Start Data excerpts

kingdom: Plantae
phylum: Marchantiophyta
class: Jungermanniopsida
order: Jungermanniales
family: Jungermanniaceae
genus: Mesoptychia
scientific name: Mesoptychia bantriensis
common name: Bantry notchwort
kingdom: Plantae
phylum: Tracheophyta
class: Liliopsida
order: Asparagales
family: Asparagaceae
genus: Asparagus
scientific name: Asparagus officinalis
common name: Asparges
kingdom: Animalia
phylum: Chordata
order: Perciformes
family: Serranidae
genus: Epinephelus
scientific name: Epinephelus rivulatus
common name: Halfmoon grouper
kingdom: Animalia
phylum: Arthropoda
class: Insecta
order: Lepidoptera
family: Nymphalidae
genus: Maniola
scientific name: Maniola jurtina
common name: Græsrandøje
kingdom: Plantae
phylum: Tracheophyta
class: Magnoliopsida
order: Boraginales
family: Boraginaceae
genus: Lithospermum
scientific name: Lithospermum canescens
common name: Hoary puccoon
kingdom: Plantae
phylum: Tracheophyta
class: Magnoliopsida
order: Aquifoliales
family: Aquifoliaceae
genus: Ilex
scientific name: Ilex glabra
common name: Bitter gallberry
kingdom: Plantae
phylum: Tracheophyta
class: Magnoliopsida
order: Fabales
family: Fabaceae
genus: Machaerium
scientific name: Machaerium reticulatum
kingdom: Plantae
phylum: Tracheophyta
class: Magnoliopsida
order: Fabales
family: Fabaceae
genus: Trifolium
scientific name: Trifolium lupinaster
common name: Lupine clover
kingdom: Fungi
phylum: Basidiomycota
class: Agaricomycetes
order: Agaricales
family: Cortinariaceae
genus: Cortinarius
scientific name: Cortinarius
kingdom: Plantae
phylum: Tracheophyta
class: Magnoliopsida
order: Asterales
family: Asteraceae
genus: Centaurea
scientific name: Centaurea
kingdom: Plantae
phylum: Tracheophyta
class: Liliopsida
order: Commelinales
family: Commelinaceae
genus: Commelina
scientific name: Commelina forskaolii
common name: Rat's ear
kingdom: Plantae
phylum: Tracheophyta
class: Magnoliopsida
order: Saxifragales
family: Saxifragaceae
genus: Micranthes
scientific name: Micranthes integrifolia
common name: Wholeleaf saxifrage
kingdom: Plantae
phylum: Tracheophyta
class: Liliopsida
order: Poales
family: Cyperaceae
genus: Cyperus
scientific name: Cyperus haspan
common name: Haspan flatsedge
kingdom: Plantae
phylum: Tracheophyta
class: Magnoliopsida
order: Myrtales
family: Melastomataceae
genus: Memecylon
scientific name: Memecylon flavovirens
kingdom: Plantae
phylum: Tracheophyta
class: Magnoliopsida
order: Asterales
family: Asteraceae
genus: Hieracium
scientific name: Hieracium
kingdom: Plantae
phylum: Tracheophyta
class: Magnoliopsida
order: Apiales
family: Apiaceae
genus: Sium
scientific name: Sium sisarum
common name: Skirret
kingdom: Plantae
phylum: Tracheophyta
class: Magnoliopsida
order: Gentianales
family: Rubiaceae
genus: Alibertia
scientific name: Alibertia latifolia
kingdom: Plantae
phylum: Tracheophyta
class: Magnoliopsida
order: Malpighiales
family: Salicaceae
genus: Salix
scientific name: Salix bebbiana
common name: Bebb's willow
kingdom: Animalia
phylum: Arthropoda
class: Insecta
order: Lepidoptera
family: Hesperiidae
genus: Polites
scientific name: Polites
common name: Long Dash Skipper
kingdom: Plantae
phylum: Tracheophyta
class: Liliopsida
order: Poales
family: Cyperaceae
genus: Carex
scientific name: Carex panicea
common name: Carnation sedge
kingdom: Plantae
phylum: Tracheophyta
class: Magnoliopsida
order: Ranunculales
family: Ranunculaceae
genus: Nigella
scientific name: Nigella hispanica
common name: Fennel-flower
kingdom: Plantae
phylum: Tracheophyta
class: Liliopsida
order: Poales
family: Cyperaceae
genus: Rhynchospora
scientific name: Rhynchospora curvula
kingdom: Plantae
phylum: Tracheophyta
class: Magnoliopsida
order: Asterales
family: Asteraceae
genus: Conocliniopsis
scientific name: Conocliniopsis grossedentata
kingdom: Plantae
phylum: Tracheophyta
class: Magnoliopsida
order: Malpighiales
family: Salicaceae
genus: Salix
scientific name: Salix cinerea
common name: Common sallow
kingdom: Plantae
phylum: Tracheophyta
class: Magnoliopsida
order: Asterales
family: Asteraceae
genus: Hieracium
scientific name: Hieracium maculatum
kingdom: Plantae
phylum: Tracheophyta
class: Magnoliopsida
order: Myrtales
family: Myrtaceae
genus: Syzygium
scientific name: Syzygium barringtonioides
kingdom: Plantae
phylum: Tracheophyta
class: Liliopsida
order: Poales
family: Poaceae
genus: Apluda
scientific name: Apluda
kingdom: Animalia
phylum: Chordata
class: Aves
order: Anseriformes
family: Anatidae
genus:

End Data excerpts

- [What this task involves] Arrange every line of all the records as a Markdown table with two columns, Row and Line, putting a running row number under Row and the line itself under Line. Skip any blank lines.

- [Final answer]
| Row | Line |
|---|---|
| 1 | kingdom: Plantae |
| 2 | phylum: Marchantiophyta |
| 3 | class: Jungermanniopsida |
| 4 | order: Jungermanniales |
| 5 | family: Jungermanniaceae |
| 6 | genus: Mesoptychia |
| 7 | scientific name: Mesoptychia bantriensis |
| 8 | common name: Bantry notchwort |
| 9 | kingdom: Plantae |
| 10 | phylum: Tracheophyta |
| 11 | class: Liliopsida |
| 12 | order: Asparagales |
| 13 | family: Asparagaceae |
| 14 | genus: Asparagus |
| 15 | scientific name: Asparagus officinalis |
| 16 | common name: Asparges |
| 17 | kingdom: Animalia |
| 18 | phylum: Chordata |
| 19 | order: Perciformes |
| 20 | family: Serranidae |
| 21 | genus: Epinephelus |
| 22 | scientific name: Epinephelus rivulatus |
| 23 | common name: Halfmoon grouper |
| 24 | kingdom: Animalia |
| 25 | phylum: Arthropoda |
| 26 | class: Insecta |
| 27 | order: Lepidoptera |
| 28 | family: Nymphalidae |
| 29 | genus: Maniola |
| 30 | scientific name: Maniola jurtina |
| 31 | common name: Græsrandøje |
| 32 | kingdom: Plantae |
| 33 | phylum: Tracheophyta |
| 34 | class: Magnoliopsida |
| 35 | order: Boraginales |
| 36 | family: Boraginaceae |
| 37 | genus: Lithospermum |
| 38 | scientific name: Lithospermum canescens |
| 39 | common name: Hoary puccoon |
| 40 | kingdom: Plantae |
| 41 | phylum: Tracheophyta |
| 42 | class: Magnoliopsida |
| 43 | order: Aquifoliales |
| 44 | family: Aquifoliaceae |
| 45 | genus: Ilex |
| 46 | scientific name: Ilex glabra |
| 47 | common name: Bitter gallberry |
| 48 | kingdom: Plantae |
| 49 | phylum: Tracheophyta |
| 50 | class: Magnoliopsida |
| 51 | order: Fabales |
| 52 | family: Fabaceae |
| 53 | genus: Machaerium |
| 54 | scientific name: Machaerium reticulatum |
| 55 | kingdom: Plantae |
| 56 | phylum: Tracheophyta |
| 57 | class: Magnoliopsida |
| 58 | order: Fabales |
| 59 | family: Fabaceae |
| 60 | genus: Trifolium |
| 61 | scientific name: Trifolium lupinaster |
| 62 | common name: Lupine clover |
| 63 | kingdom: Fungi |
| 64 | phylum: Basidiomycota |
| 65 | class: Agaricomycetes |
| 66 | order: Agaricales |
| 67 | family: Cortinariaceae |
| 68 | genus: Cortinarius |
| 69 | scientific name: Cortinarius |
| 70 | kingdom: Plantae |
| 71 | phylum: Tracheophyta |
| 72 | class: Magnoliopsida |
| 73 | order: Asterales |
| 74 | family: Asteraceae |
| 75 | genus: Centaurea |
| 76 | scientific name: Centaurea |
| 77 | kingdom: Plantae |
| 78 | phylum: Tracheophyta |
| 79 | class: Liliopsida |
| 80 | order: Commelinales |
| 81 | family: Commelinaceae |
| 82 | genus: Commelina |
| 83 | scientific name: Commelina forskaolii |
| 84 | common name: Rat's ear |
| 85 | kingdom: Plantae |
| 86 | phylum: Tracheophyta |
| 87 | class: Magnoliopsida |
| 88 | order: Saxifragales |
| 89 | family: Saxifragaceae |
| 90 | genus: Micranthes |
| 91 | scientific name: Micranthes integrifolia |
| 92 | common name: Wholeleaf saxifrage |
| 93 | kingdom: Plantae |
| 94 | phylum: Tracheophyta |
| 95 | class: Liliopsida |
| 96 | order: Poales |
| 97 | family: Cyperaceae |
| 98 | genus: Cyperus |
| 99 | scientific name: Cyperus haspan |
| 100 | common name: Haspan flatsedge |
| 101 | kingdom: Plantae |
| 102 | phylum: Tracheophyta |
| 103 | class: Magnoliopsida |
| 104 | order: Myrtales |
| 105 | family: Melastomataceae |
| 106 | genus: Memecylon |
| 107 | scientific name: Memecylon flavovirens |
| 108 | kingdom: Plantae |
| 109 | phylum: Tracheophyta |
| 110 | class: Magnoliopsida |
| 111 | order: Asterales |
| 112 | family: Asteraceae |
| 113 | genus: Hieracium |
| 114 | scientific name: Hieracium |
| 115 | kingdom: Plantae |
| 116 | phylum: Tracheophyta |
| 117 | class: Magnoliopsida |
| 118 | order: Apiales |
| 119 | family: Apiaceae |
| 120 | genus: Sium |
| 121 | scientific name: Sium sisarum |
| 122 | common name: Skirret |
| 123 | kingdom: Plantae |
| 124 | phylum: Tracheophyta |
| 125 | class: Magnoliopsida |
| 126 | order: Gentianales |
| 127 | family: Rubiaceae |
| 128 | genus: Alibertia |
| 129 | scientific name: Alibertia latifolia |
| 130 | kingdom: Plantae |
| 131 | phylum: Tracheophyta |
| 132 | class: Magnoliopsida |
| 133 | order: Malpighiales |
| 134 | family: Salicaceae |
| 135 | genus: Salix |
| 136 | scientific name: Salix bebbiana |
| 137 | common name: Bebb's willow |
| 138 | kingdom: Animalia |
| 139 | phylum: Arthropoda |
| 140 | class: Insecta |
| 141 | order: Lepidoptera |
| 142 | family: Hesperiidae |
| 143 | genus: Polites |
| 144 | scientific name: Polites |
| 145 | common name: Long Dash Skipper |
| 146 | kingdom: Plantae |
| 147 | phylum: Tracheophyta |
| 148 | class: Liliopsida |
| 149 | order: Poales |
| 150 | family: Cyperaceae |
| 151 | genus: Carex |
| 152 | scientific name: Carex panicea |
| 153 | common name: Carnation sedge |
| 154 | kingdom: Plantae |
| 155 | phylum: Tracheophyta |
| 156 | class: Magnoliopsida |
| 157 | order: Ranunculales |
| 158 | family: Ranunculaceae |
| 159 | genus: Nigella |
| 160 | scientific name: Nigella hispanica |
| 161 | common name: Fennel-flower |
| 162 | kingdom: Plantae |
| 163 | phylum: Tracheophyta |
| 164 | class: Liliopsida |
| 165 | order: Poales |
| 166 | family: Cyperaceae |
| 167 | genus: Rhynchospora |
| 168 | scientific name: Rhynchospora curvula |
| 169 | kingdom: Plantae |
| 170 | phylum: Tracheophyta |
| 171 | class: Magnoliopsida |
| 172 | order: Asterales |
| 173 | family: Asteraceae |
| 174 | genus: Conocliniopsis |
| 175 | scientific name: Conocliniopsis grossedentata |
| 176 | kingdom: Plantae |
| 177 | phylum: Tracheophyta |
| 178 | class: Magnoliopsida |
| 179 | order: Malpighiales |
| 180 | family: Salicaceae |
| 181 | genus: Salix |
| 182 | scientific name: Salix cinerea |
| 183 | common name: Common sallow |
| 184 | kingdom: Plantae |
| 185 | phylum: Tracheophyta |
| 186 | class: Magnoliopsida |
| 187 | order: Asterales |
| 188 | family: Asteraceae |
| 189 | genus: Hieracium |
| 190 | scientific name: Hieracium maculatum |
| 191 | kingdom: Plantae |
| 192 | phylum: Tracheophyta |
| 193 | class: Magnoliopsida |
| 194 | order: Myrtales |
| 195 | family: Myrtaceae |
| 196 | genus: Syzygium |
| 197 | scientific name: Syzygium barringtonioides |
| 198 | kingdom: Plantae |
| 199 | phylum: Tracheophyta |
| 200 | class: Liliopsida |
| 201 | order: Poales |
| 202 | family: Poaceae |
| 203 | genus: Apluda |
| 204 | scientific name: Apluda |
| 205 | kingdom: Animalia |
| 206 | phylum: Chordata |
| 207 | class: Aves |
| 208 | order: Anseriformes |
| 209 | family: Anatidae |
| 210 | genus: |